● Text passage:
BEGIN

{
 "cells": [
  {
   "cell_type": "markdown",
   "metadata": {},
   "source": [
    "# X-like Objects\n",
    "\n",
    "In Fugue, it's flexibile to initialize many built-in objects. This is a tutorial for all of them.\n",
    "\n",
    "## Schema\n",
    "\n",
    "Fugue creates a special syntax to represent schema: Separated by `,`, each column type pair is `<name>:<type expression>`\n",
    "\n",
    "For example: `a:int,b:str` or `a:int,b_array:[int],c_dict:{x:int,y:str}`"
   ]
  },
  {
   "cell_type": "code",
   "execution_count": null,
   "metadata": {},
   "outputs": [],
   "source": [
    "from fugue import Schema\n",
    "\n",
    "print(Schema(\"a:int,b:str\"))\n",
    "print(Schema(\"a:int32,b_array:[int64],c_dict:{x:int,y:string}\"))\n",
    "\n",
    "# get pyarrow schema\n",
    "schema = Schema(\" a : int , b : str\") # space is ok\n",
    "print(\"pa schema\", schema.pa_schema)\n",
    "\n",
    "# more ways to initialized fugue Schema\n",
    "print(Schema(schema.pa_schema)) # by pyarrow schema\n",
    "print(Schema(c=str,d=int)) # pythonic way\n",
    "print(Schema(dict(c=str,d=int))) # pythonic way\n",
    "print(Schema(\"e:str\",\"f:str\")) # you can separate\n",
    "print(Schema([\"e:str\",\"f:str\"], (\"g\",int))) # you can separate, notice int in python means long in schema\n",
    "print(Schema(Schema(\"a:int\",\"b:str\"))) # you can separate"
   ]
  },
  {
   "cell_type": "markdown",
   "metadata": {},
   "source": [
    "## Parameters\n",
    "\n",
    "`ParamDict` is not that flexible, it can only accept dict or list of tuples just like python dict. `ParamDict` itself is a python dict."

END

● Job A:
Convert the lines from the rows below into a Markdown table with the columns No. and Line, from the line holding "nicht kuschelnderweise, wozu denn auch?" through the line holding "auch weiter keine Rolle.", inclusive, leaving out any blank lines.

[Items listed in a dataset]
BEGIN

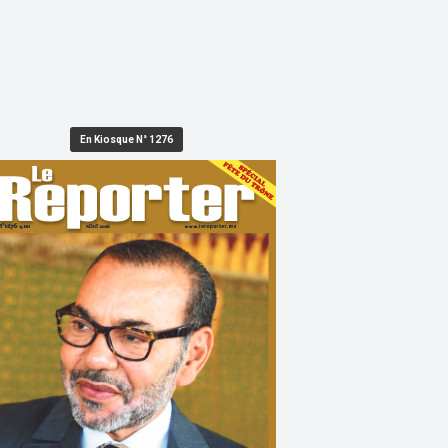
En Kiosque N° 1276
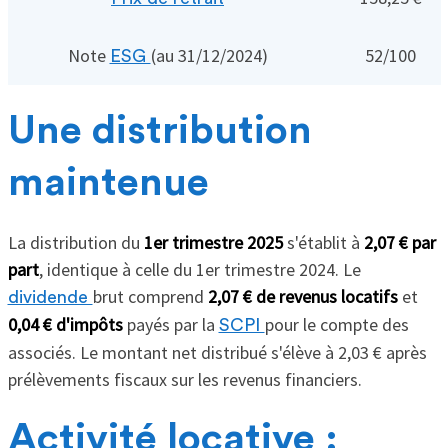
Note
(au 31/12/2024)
52/100
ESG
Une distribution
maintenue
La distribution du
1er trimestre 2025
s'établit à
2,07 € par
part
, identique à celle du 1er trimestre 2024. Le
brut comprend
2,07 € de revenus locatifs
et
dividende
0,04 € d'impôts
payés par la
pour le compte des
SCPI
associés. Le montant net distribué s'élève à 2,03 € après
prélèvements fiscaux sur les revenus financiers.
Activité locative :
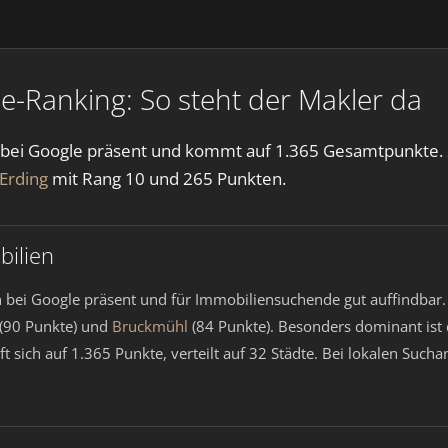
e-Ranking: So steht der Makler da
n bei Google präsent und kommt auf 1.365 Gesamtpunkte. 2
Erding
mit Rang 10 und 265 Punkten.
bilien
 bei Google präsent und für Immobiliensuchende gut auffindbar.
(90 Punkte) und
Bruckmühl
(84 Punkte). Besonders dominant is
t sich auf 1.365 Punkte, verteilt auf 32 Städte. Bei lokalen Suc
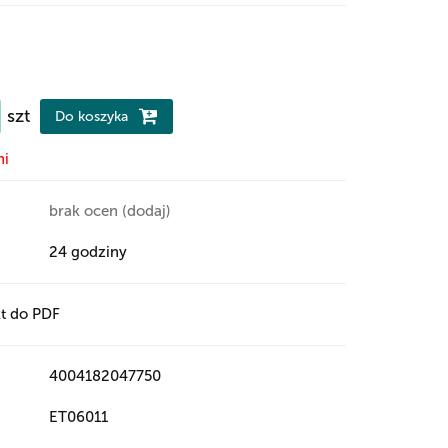
szt
Do koszyka
ni
brak ocen
(dodaj)
24 godziny
t do PDF
4004182047750
ET06011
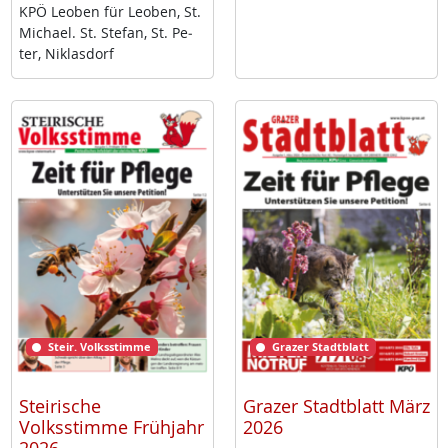
KPÖ Leo­ben für Leo­ben, St.
Mi­cha­el. St. Ste­fan, St. Pe­
ter, Niklas­dorf
Steir. Volksstimme
Grazer Stadtblatt
Steirische
Grazer Stadtblatt März
Volksstimme Frühjahr
2026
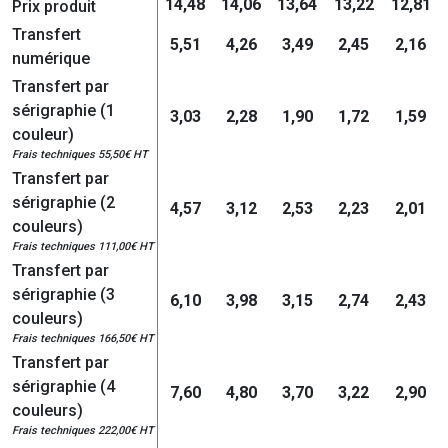
14,48
14,06
13,64
13,22
12,81
Prix produit
Transfert
5,51
4,26
3,49
2,45
2,16
numérique
Transfert par
sérigraphie (1
3,03
2,28
1,90
1,72
1,59
couleur)
Frais techniques 55,50€ HT
Transfert par
sérigraphie (2
4,57
3,12
2,53
2,23
2,01
couleurs)
Frais techniques 111,00€ HT
Transfert par
sérigraphie (3
6,10
3,98
3,15
2,74
2,43
couleurs)
Frais techniques 166,50€ HT
Transfert par
sérigraphie (4
7,60
4,80
3,70
3,22
2,90
couleurs)
Frais techniques 222,00€ HT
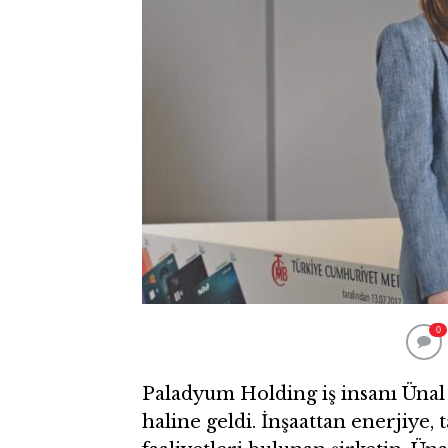
0
Paladyum Holding iş insanı Ünal
haline geldi. İnşaattan enerjiye,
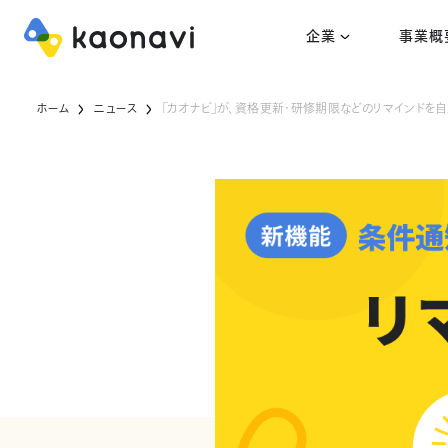
企業
事業概
ホーム
ニュース
「カオナビ」が、資格更新・研修期限などのリマインドを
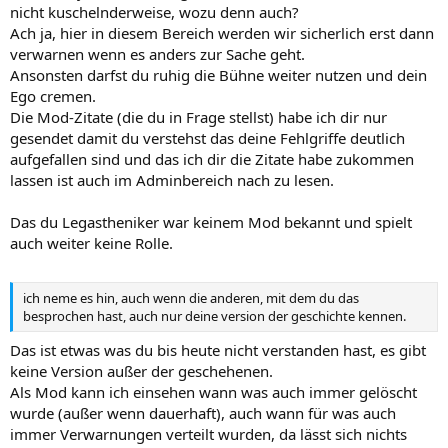
nicht kuschelnderweise, wozu denn auch?
Ach ja, hier in diesem Bereich werden wir sicherlich erst dann
verwarnen wenn es anders zur Sache geht.
Ansonsten darfst du ruhig die Bühne weiter nutzen und dein
Ego cremen.
Die Mod-Zitate (die du in Frage stellst) habe ich dir nur
gesendet damit du verstehst das deine Fehlgriffe deutlich
aufgefallen sind und das ich dir die Zitate habe zukommen
lassen ist auch im Adminbereich nach zu lesen.
Das du Legastheniker war keinem Mod bekannt und spielt
auch weiter keine Rolle.
ich neme es hin, auch wenn die anderen, mit dem du das
besprochen hast, auch nur deine version der geschichte kennen.
Das ist etwas was du bis heute nicht verstanden hast, es gibt
keine Version außer der geschehenen.
Als Mod kann ich einsehen wann was auch immer gelöscht
wurde (außer wenn dauerhaft), auch wann für was auch
immer Verwarnungen verteilt wurden, da lässt sich nichts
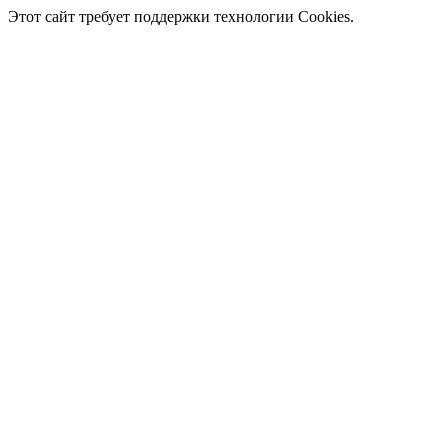
Этот сайт требует поддержки технологии Cookies.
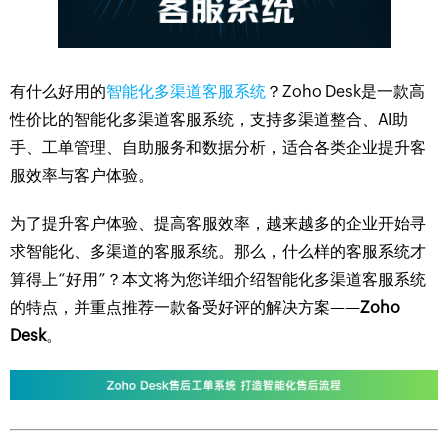
有什么好用的
智能化多渠道客服系统
？Zoho Desk是一款高
性价比的智能化多渠道客服系统，支持多渠道整合、AI助
手、工单管理、自助服务和数据分析，适合各类企业提升客
服效率与客户体验。
为了提升客户体验、提高客服效率，越来越多的企业开始寻
求智能化、多渠道的客服系统。那么，什么样的客服系统才
算得上“好用”？本文将为您详细介绍智能化多渠道客服系统
的特点，并重点推荐一款备受好评的解决方案——
Zoho
Desk
。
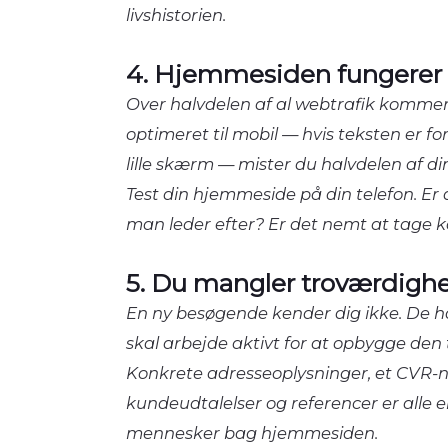
livshistorien.
4. Hjemmesiden fungerer d
Over halvdelen af al webtrafik kommer 
optimeret til mobil — hvis teksten er for
lille skærm — mister du halvdelen af di
Test din hjemmeside på din telefon. Er
man leder efter? Er det nemt at tage 
5. Du mangler troværdigh
En ny besøgende kender dig ikke. De ha
skal arbejde aktivt for at opbygge den ti
Konkrete adresseoplysninger, et CVR-nu
kundeudtalelser og referencer er alle e
mennesker bag hjemmesiden.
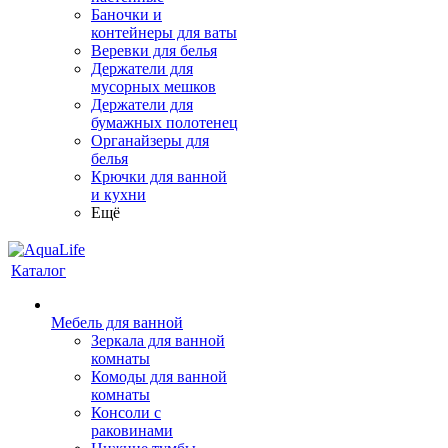
Баночки и
контейнеры для ваты
Веревки для белья
Держатели для
мусорных мешков
Держатели для
бумажных полотенец
Органайзеры для
белья
Крючки для ванной
и кухни
Ещё
Каталог
Мебель для ванной
Зеркала для ванной
комнаты
Комоды для ванной
комнаты
Консоли с
раковинами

END

● Job B:
Carry on the Fugue tutorial on X-like objects from the point at which it stops.

● Written reply A:
| No. | Line |
|---|---|
| 1 | nicht kuschelnderweise, wozu denn auch? |
| 2 | Ach ja, hier in diesem Bereich werden wir sicherlich erst dann |
| 3 | verwarnen wenn es anders zur Sache geht. |
| 4 | Ansonsten darfst du ruhig die Bühne weiter nutzen und dein |
| 5 | Ego cremen. |
| 6 | Die Mod-Zitate (die du in Frage stellst) habe ich dir nur |
| 7 | gesendet damit du verstehst das deine Fehlgriffe deutlich |
| 8 | aufgefallen sind und das ich dir die Zitate habe zukommen |
| 9 | lassen ist auch im Adminbereich nach zu lesen. |
| 10 | Das du Legastheniker war keinem Mod bekannt und spielt |
| 11 | auch weiter keine Rolle. |

● Written reply B:
   ]
  },
  {
   "cell_type": "code",
   "execution_count": null,
   "metadata": {},
   "outputs": [],
   "source": [
    "from triad.collections import ParamDict\n",
    "\n",
    "print(ParamDict())\n",
    "print(ParamDict(dict(a=1,b=\"d\")))\n",
    "print(ParamDict([(\"a\",1),(\"b\",\"d\")]))"
   ]
  },
  {
   "cell_type": "markdown",
   "metadata": {},
   "source": [
    "## DataFrame\n",
    "\n",
    "Normally, you should create a dataframe from [ExecutionEngine](execution_engine.ipynb) or [FugueWorkflow](dag.ipynb). In general, all execution engines and workflows support list/iterable of python arrays and pandas or Fugue dataframes."
   ]
  },
  {
   "cell_type": "code",
   "execution_count": null,
   "metadata": {},
   "outputs": [],
   "source": [
    "from fugue import ExecutionEngine, FugueWorkflow, NativeExecutionEngine, PandasDataFrame\n",
    "from fugue_dask import DaskExecutionEngine\n",
    "import pandas as pd\n",
    "\n",
    "def construct_df_by_execution_engine(eng:ExecutionEngine):\n",
    "    eng.to_df([[0]], \"a:int\", {\"x\":1}).show(title=\"from array\")\n",
    "    df = PandasDataFrame([[0]], \"a:int\")\n",
    "    eng.to_df(df).show(title=\"from fugue dataframe\")\n",
    "    eng.to_df(df.as_pandas()).show(title=\"from pandas dataframe\")\n",
    "    \n",
    "construct_df_by_execution_engine(NativeExecutionEngine())\n",
    "construct_df_by_execution_engine(DaskExecutionEngine())  # notice the dataframe types change\n",
    "\n",
    "print(\"-----------------------------------\")\n",
    "\n",
    "def construct_df_by_workflow(eng:ExecutionEngine):\n",
    "    with FugueWorkflow(eng) as dag:\n",
    "        dag.df([[0]], \"a:int\", {\"x\":1}).show(title=\"from array\")\n",
    "        df = PandasDataFrame([[0]], \"a:int\")\n",
    "        dag.df(df).show(title=\"from fugue dataframe\")\n",
    "        dag.df(df.as_pandas()).show(title=\"from pandas dataframe\")\n",
    "        \n",
    "construct_df_by_workflow(NativeExecutionEngine())\n",
    "construct_df_by_workflow(DaskExecutionEngine())  # notice the dataframe types change   "
   ]
  },
  {
   "cell_type": "markdown",
   "metadata": {},
   "source": [
    "## DataFrames\n",
    "\n",
    "`DataFrames` is a type, it represents a collection of Fugue DataFrames. It can be dict-like where each dataframe has a name, or list-like. It is also an extensively used data structure in the framework"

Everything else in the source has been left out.